A primeira vez que vi uma TV a cores foi o desenho Alice no País das Maravilhas na casa do meu tio Walter. Em 1975, no fim do ano, compramos uma TV colorida pra assistir a final histórica do campeonato brasileiro entre Internacional e Cruzeiro. Vi Figueroa subir num rasgo de luz filtrada pelo túnel da arquibancada superior e cabeçear para o gol tornando o Inter no primeiro clube gaúcho campeão brasileiro. Depois vi ao vivo muitas outras coisas. Sentado no concreto da Geral e depois da Social, vi Falcão e Escurinho tabelando do grande círculo até a pequena área do Atlético MG para nos tornamos bi-campeões na semana seguinte com um gol de falta de Valdomiro contra o Coríntians. Em 1979 não vi nenhuma derrota e fomos campeões invictos do campeonato brasileiro. Falcão, Dunga, Lúcio, Carpeggiani, Dario Maravilha, U-Fabiano, Sóbis, Claudiomiro, Clemer, que fez uma defesa impossível na final do mundial num chute de Déco, tantos outros. E por aí vai. Quando eu era criança chegava em casa depois dos jogos e tinha que tomar banho, na hora do gol, eu, mirrado e pequeno, era abraçado por todo mundo, e lá ia dez ou quinze metros para longe do meu pai e meu irmão na comemoração, sendo jogado de braço em braço. Não mudou muito depois que cresci, ainda chego em casa com um cheiro de suor e gente, porque comemoro o gol com qualquer um que esteja ao meu lado. Futebol tem dessas coisas, e quando é o Inter então...Na hora do gol são 7, 15, 30 ou 40 mil vozes gritando juntas. Quando o Inter foi campeão da Libertadores, fui uma única voz no quarto de 3 x 3 em Brasília. Depois na varanda. E no campeonato mundial, contra o invencível Barcelona (ou devo dizer vencível?) minha mulher saiu de casa para não ter culpa se a gente perdesse, e gritei sozinho outra vez. Narrei com o Galvão Bueno: Vai Gabiru, vai Gabiru! E ele foi. Chorei muito. Eu tinha uma passagem para Curitiba na segunda-feira, ainda em êxtase corri ao aeroporto para trocar o trecho para Porto Alegre e participar da comemoração, mas estava tão emocionado que errei de companhia aérea. A paixão cega. Não há paixão maior do que a paixão do futebol, um amor estúpido mas orgulhoso, um amor sem distância, um amor para a vida toda. Hoje o Inter faz 100 anos, e não há como dizer como gosto de ser colorado. Como diz o refrão entoado da arquibancada, ecoando pelo caldeirão do Beira-rio, fervendo em vermelho e branco em nossos corações alvirubros, "vamô, vamô colorado, nada vai nos separar!". O Beira-rio é aqui!

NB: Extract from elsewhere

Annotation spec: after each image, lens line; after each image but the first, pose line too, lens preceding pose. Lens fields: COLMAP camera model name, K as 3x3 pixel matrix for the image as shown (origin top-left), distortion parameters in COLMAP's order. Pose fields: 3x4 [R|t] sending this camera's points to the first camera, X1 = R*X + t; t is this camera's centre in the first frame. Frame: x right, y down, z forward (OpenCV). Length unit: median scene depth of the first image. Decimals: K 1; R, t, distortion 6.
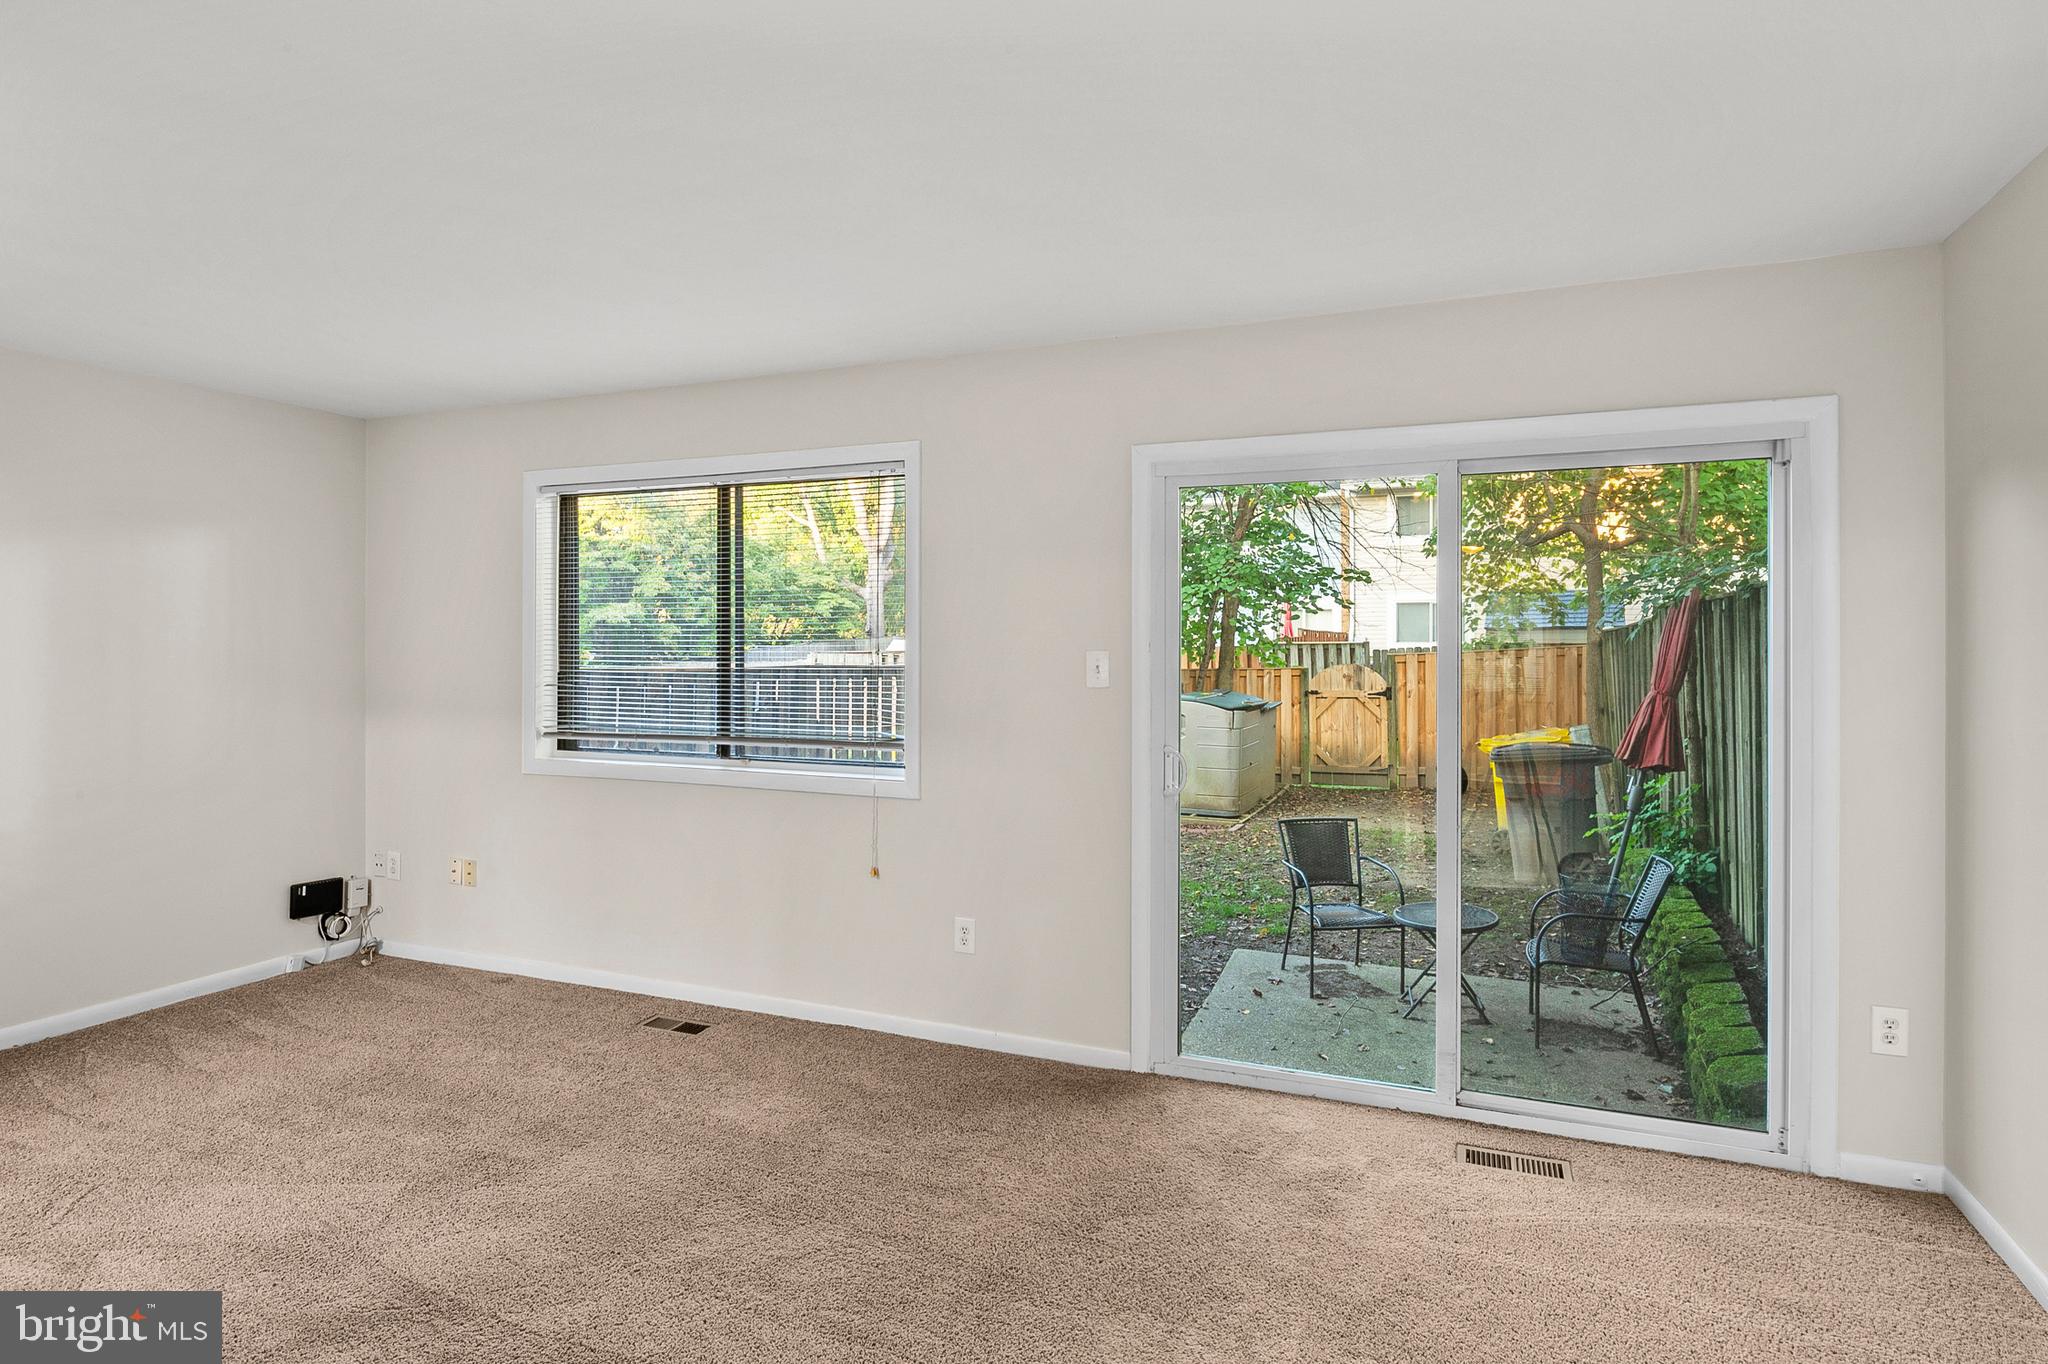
lens RADIAL K [[1119.1, 0, 1015.3], [0, 1119.1, 644.1], [0, 0, 1]] dist [-0.001821, -0.000747]
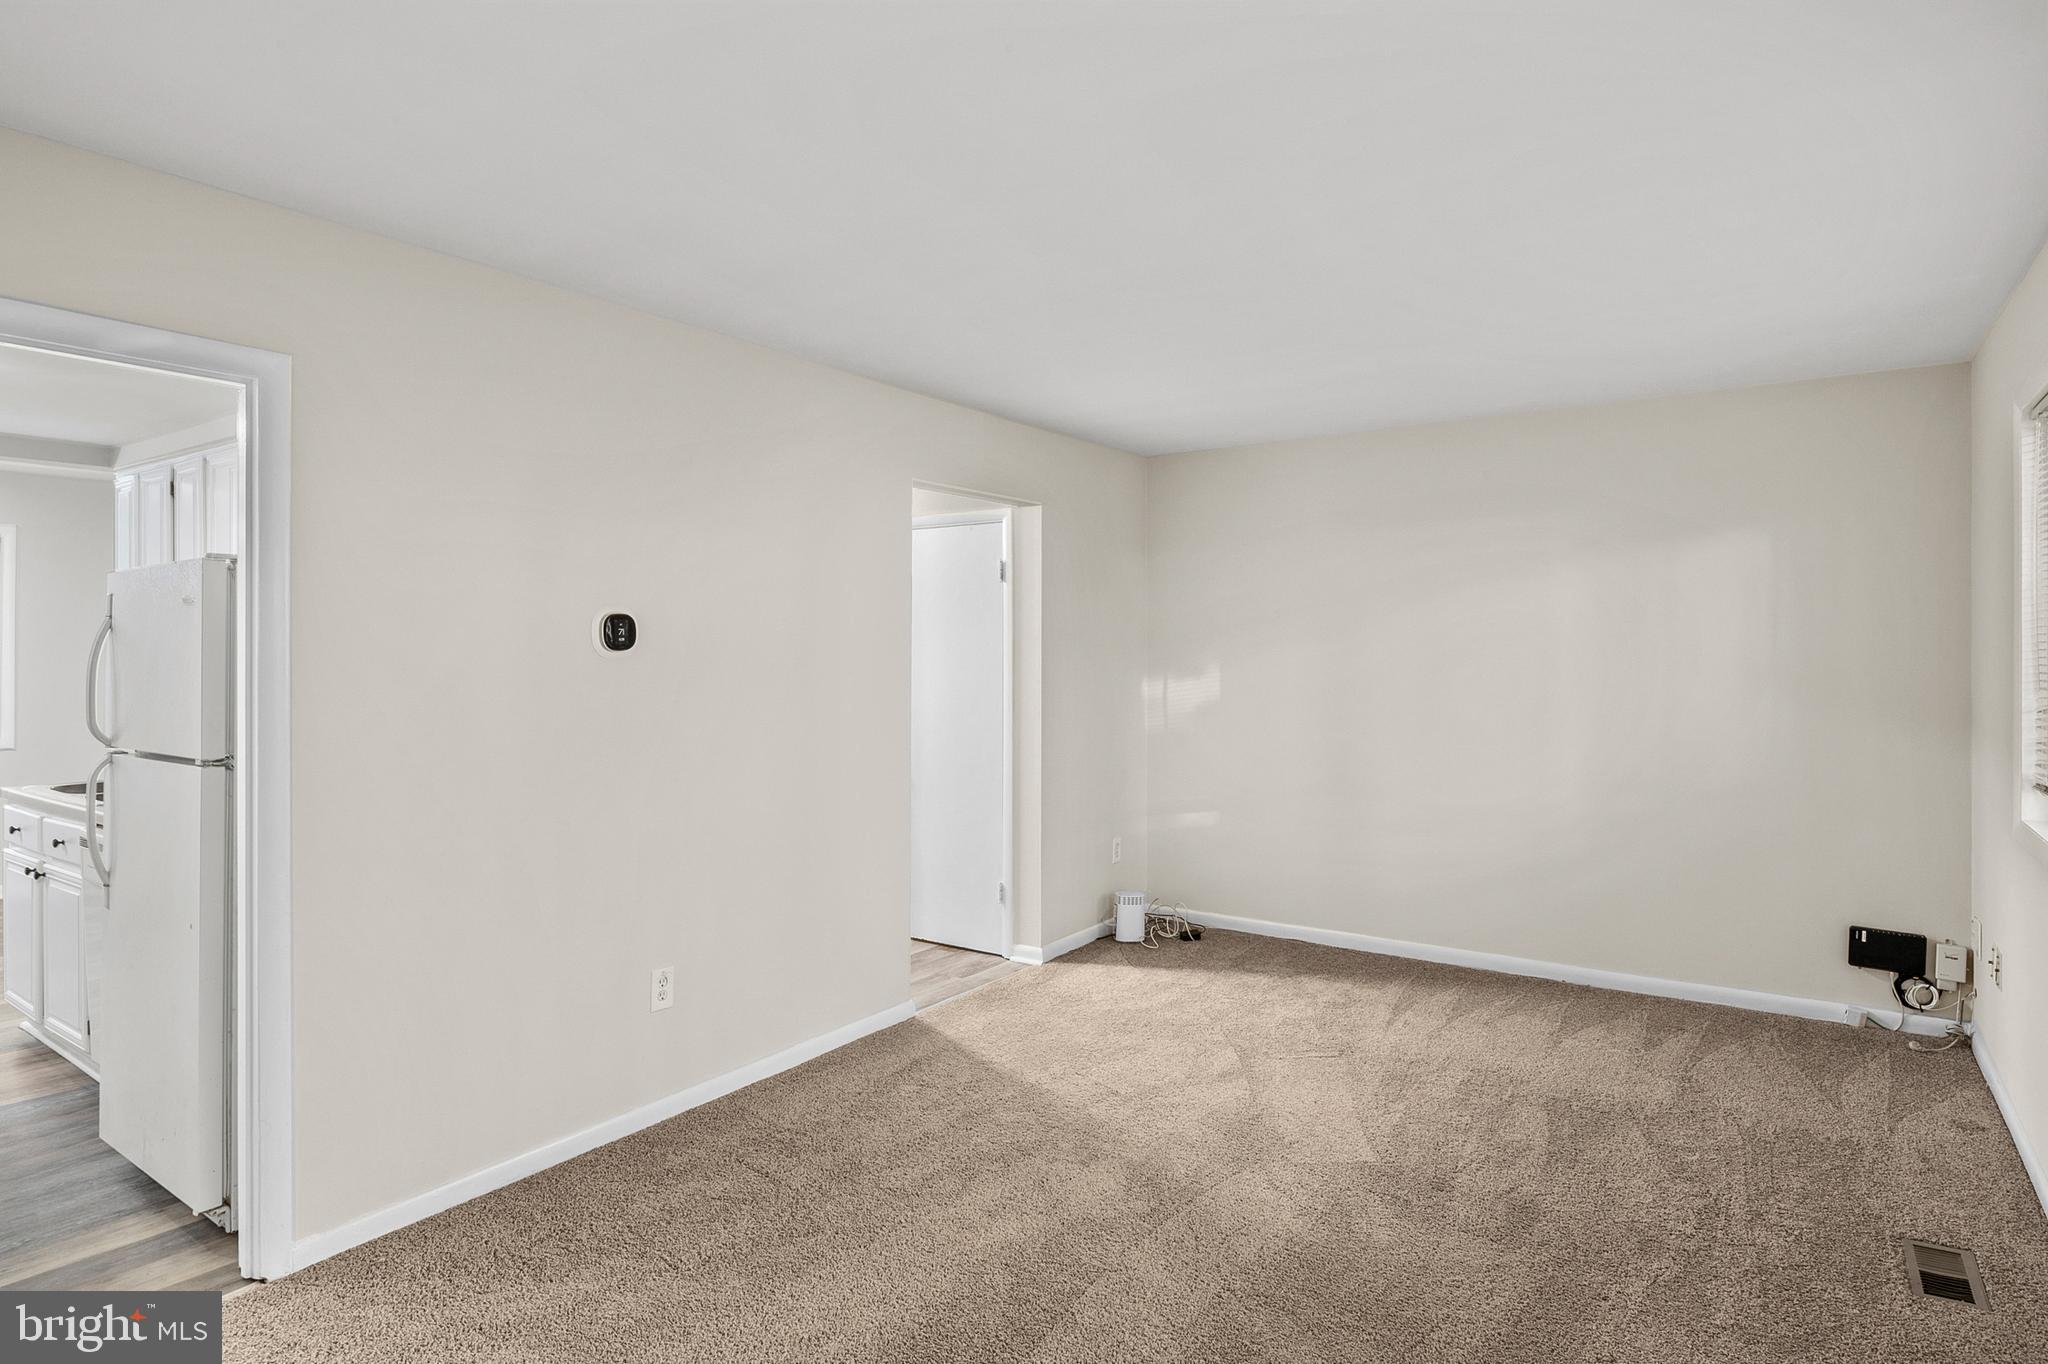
lens RADIAL K [[1119.1, 0, 1028.4], [0, 1119.1, 672.9], [0, 0, 1]] dist [-0.001821, -0.000747]
pose [[-0.212013, 0.010544, -0.977210, 0.335975], [0.003462, 0.999944, 0.010038, 0.008329], [0.977261, -0.001255, -0.212037, 0.559209]]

Este post é dedicado ao Careca, Rogerio meu mano e Gabriel (três gerações coloradas), ao Schumi e sua família vermelha e branca, Gabriel Gallina, Bregatto (e espero que o Pedro), Luciano (colorado e não sabe), Luke e Pato (colorados da antiga), Vini, Déa e Luiz Antonio (Colorados no Rio), Geral e Gadea (Colorados no comando), e a quem quiser que leia que tenha um coração vermelho e branco. Digam o que quiserem, ser colorado é que é bom.